It is difficult to plot a flat five-mile walk in this part of the Ribble Valley. At least if you want to make it interesting. Sir Hugh is a connoisseur of trails, so I have to make this one at least appear interesting and at the same time without too much uphill.
He has kindly offered to come down from Cumbria in order to drive me to a walk I can’t easily reach otherwise. He left the choice to me.
The morning is misty, so we linger and catch up over coffee before leaving. A low-level walk is probably best in these conditions. Half a Tolkien is what I’ve named it. I could probably just about walk it blindfolded.
The Tolkien Trail is a walk around the area inspired by J R R Tolkien’s writings during his stay at the college in the late 1940s. A number of names which occur in ‘The Hobbit’ and ‘The Lord of the Rings’ are similar to those found locally. The tourism people have made as much cudos from it as possible.
Leaving Hurst Green, the much-improved footpath drops steeply down to the Ribble. As we happily descend, I have nagging doubts at the back of my mind that we will have to climb back up at some stage. I need not have worried; Sir Hugh is a true soldier. 
Peace is all around. There is no wind, and the Ribble flows sedately by, one of the great rivers of the North. The still, misty conditions add atmosphere to the banks. The stately aqueduct, 1880 era, carries a water pipe to Blackburn, but I can’t remember where it originated. ? Langden Intake at Dunsop Bridge. 
We are now on an ‘astro turf’ path. At some stage, a plastic sports pitch has been taken up and relaid as a strip along the river bank, creating the perfect walking surface which blends in with the surroundings. It could be used to advantage on other popular/eroded paths. I think Sir Hugh has stepped offside at this point. 
The trail further on has been surfaced with slate chippings, equally resistent but not as visually pleaasing. I wonder which will survive the longest? 
Jumbles, where the river has a little dance, comes and goes.
Upstream, fishermen are trying their luck.
I point out Hacking Hall across the way, just visible in my header photo (garderobe was the word I was trying to bring to mind). The Calder joins in here at the site of the old Hacking Ferry, which would have been in operation in Tolkien’s time. 
I have a secret up my sleeve. We are always looking for a comfortable seat to have lunch, but there is never one when needed. Today, I hone in on a fisherman’s bench just above where the Hodder, itself a sizeable river, joins the Ribble. Perfect, with extra brownie points. 
Close by is the Winkley Oak, that magnificent ancient tree. I am always reassured to see it still standing after the winter storms. 
The diverted path is no problem. However, I’m still not sure whether it is official.
As we slowly climb the lane, I mention that the tall trees nearby are a heronry at this time of year. They have nested here for generations. Peering up into the roof canopy, we fail to spot any nests. But then a couple of herons on the ground take to flight and land in the highest branches. They tend to lay early, so they are probably building nests at the moment. Their rasping cries break the general silence.
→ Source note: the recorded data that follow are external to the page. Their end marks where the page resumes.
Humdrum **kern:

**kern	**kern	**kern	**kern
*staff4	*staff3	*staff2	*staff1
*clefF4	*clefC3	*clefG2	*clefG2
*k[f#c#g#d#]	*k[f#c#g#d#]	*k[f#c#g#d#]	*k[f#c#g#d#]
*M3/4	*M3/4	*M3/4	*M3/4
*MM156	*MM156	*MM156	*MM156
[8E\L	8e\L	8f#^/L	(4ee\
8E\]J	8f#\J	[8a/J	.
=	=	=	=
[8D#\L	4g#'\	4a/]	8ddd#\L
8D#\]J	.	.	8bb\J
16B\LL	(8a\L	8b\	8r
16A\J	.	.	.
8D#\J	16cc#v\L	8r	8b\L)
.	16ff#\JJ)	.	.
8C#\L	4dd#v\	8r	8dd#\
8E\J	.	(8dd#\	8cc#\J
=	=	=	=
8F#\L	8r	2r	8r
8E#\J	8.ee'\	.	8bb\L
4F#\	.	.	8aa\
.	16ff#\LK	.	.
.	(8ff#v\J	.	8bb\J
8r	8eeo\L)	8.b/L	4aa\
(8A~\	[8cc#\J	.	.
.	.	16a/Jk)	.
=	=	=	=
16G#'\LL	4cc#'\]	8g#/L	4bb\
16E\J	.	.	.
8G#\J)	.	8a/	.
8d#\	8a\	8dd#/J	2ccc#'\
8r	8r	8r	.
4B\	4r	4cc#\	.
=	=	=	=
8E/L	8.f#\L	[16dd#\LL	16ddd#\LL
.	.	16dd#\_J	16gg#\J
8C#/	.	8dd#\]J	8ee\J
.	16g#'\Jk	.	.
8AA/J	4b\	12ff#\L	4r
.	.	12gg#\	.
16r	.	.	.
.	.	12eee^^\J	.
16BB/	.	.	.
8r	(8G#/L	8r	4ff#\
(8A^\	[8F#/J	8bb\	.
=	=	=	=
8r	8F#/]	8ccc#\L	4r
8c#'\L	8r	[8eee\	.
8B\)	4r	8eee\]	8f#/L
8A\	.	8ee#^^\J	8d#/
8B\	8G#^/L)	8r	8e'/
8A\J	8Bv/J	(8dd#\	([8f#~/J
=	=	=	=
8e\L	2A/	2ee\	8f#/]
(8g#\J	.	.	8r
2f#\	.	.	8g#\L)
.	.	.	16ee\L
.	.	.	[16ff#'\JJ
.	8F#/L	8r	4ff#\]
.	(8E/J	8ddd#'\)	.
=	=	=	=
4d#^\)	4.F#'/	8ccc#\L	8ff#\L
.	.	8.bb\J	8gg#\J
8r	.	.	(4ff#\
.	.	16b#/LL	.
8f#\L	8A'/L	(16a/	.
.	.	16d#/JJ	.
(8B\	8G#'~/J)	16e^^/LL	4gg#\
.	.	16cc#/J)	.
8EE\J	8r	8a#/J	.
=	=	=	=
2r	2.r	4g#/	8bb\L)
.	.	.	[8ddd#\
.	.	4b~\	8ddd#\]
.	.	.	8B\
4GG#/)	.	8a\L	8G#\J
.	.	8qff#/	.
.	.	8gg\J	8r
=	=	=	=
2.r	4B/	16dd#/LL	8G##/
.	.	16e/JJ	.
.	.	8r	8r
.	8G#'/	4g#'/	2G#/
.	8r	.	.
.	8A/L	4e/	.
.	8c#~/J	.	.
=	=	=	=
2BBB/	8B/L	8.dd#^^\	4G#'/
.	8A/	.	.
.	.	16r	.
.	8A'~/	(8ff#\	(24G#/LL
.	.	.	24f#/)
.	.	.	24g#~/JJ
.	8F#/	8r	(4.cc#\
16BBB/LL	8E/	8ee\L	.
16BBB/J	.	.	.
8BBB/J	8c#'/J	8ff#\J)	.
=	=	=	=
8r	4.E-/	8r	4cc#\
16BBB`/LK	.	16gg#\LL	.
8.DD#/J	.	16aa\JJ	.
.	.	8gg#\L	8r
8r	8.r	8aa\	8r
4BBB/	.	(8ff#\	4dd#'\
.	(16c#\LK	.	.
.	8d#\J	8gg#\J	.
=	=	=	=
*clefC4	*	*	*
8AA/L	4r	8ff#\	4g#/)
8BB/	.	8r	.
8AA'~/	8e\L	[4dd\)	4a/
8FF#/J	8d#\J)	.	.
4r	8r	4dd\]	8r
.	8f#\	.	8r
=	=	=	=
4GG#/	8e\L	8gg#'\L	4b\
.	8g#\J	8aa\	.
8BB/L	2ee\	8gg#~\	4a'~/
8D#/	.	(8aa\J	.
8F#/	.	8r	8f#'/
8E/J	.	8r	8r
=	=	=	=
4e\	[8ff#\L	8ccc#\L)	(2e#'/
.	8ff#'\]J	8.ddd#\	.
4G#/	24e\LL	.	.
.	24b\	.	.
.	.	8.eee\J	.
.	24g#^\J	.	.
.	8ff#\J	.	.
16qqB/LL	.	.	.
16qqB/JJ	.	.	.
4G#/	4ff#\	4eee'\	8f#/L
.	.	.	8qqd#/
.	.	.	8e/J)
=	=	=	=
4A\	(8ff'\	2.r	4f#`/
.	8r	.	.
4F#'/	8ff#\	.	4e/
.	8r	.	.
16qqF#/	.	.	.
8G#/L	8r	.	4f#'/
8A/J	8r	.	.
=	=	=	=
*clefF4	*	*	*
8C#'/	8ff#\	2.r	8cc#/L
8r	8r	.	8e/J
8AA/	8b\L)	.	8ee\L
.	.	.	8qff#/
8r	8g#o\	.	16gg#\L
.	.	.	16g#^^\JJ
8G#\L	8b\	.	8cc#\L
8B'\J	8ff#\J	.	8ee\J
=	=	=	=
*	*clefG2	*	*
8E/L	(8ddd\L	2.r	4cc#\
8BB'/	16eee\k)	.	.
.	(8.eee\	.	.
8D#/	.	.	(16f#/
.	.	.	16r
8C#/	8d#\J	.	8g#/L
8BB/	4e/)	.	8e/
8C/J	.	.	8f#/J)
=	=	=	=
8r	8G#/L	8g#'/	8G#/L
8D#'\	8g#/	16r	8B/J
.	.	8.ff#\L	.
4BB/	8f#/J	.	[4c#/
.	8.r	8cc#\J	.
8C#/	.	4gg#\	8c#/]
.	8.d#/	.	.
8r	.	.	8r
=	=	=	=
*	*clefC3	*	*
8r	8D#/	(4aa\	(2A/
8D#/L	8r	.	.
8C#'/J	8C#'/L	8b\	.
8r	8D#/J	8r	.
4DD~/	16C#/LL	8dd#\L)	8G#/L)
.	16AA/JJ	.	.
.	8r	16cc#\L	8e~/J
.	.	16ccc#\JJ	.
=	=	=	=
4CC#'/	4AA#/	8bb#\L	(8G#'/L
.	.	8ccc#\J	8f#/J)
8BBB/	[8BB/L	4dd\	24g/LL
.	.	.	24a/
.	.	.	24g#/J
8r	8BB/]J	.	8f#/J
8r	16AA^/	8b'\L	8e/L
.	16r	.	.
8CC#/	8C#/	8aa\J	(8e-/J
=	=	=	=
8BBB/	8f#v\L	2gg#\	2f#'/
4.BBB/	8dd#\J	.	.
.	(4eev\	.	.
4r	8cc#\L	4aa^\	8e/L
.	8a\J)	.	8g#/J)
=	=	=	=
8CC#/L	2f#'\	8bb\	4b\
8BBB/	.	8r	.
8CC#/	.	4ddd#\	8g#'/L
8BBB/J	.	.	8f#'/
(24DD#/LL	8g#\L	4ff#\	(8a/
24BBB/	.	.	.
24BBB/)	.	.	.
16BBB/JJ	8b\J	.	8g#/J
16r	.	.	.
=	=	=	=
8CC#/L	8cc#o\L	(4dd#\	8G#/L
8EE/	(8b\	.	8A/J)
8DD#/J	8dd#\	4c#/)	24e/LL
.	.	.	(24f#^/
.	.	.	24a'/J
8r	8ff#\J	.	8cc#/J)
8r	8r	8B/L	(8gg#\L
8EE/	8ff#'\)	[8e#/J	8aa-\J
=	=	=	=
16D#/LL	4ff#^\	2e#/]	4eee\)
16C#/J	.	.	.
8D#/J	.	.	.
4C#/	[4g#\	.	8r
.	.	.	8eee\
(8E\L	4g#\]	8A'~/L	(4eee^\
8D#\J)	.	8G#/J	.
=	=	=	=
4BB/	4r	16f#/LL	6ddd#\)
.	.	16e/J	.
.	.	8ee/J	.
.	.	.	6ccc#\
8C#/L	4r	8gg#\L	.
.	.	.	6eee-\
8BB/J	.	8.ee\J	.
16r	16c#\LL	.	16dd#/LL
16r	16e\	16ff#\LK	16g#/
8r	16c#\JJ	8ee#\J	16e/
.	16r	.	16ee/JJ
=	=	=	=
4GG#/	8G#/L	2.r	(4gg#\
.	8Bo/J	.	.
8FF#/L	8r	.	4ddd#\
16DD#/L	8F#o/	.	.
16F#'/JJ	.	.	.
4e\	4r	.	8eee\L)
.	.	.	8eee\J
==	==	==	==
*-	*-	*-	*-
I find a group of Oyster fungi on a fallen tree, enough for a snack on toast later. (I’m still alive) 
The path across the fields has been improved, and we are soon at that bus stop on the road junction. It is too misty for the classic view of Pendle Hill or Cromwell’s Bridge down below. More of him later. 
I try to ignore the steep bit of road climbing up to Stonyhurst College grounds. Sir Hugh hardly stops for breath.
We take a back route through the college grounds, past all those terrets and observatories, until there in front of us is the magnificent St. Peter’s Church. 
The front of the college is inspiring. The road leading to it is dramatic. The public right of way now goes elsewhere, but I remember walking straight up to the college years before security stepped in. In ignorance and encouraged by Sir Hugh, we walk out on that entrance drive between the ornamental ponds. I wonder whether the security cameras picked us up.
Once safely out of the gates, we have time to turn around and admire the college’s frontage. 
The long road leads to the tacky, all-seeing Column of the Immaculate Conception on a mound. More interesting is a large wayside stone. After staying the night in Stonyhurst, Cromwell allegedly stood on this stone and described the mansion ahead of him as “the finest half-house in England”; the symmetry of the building was, at that time, incomplete. He fought the Preston battle the following day, 17th August 1648, against the Royalist army. 
From here, it is a simple stroll back into Hurst Green just as the sun is breaking through.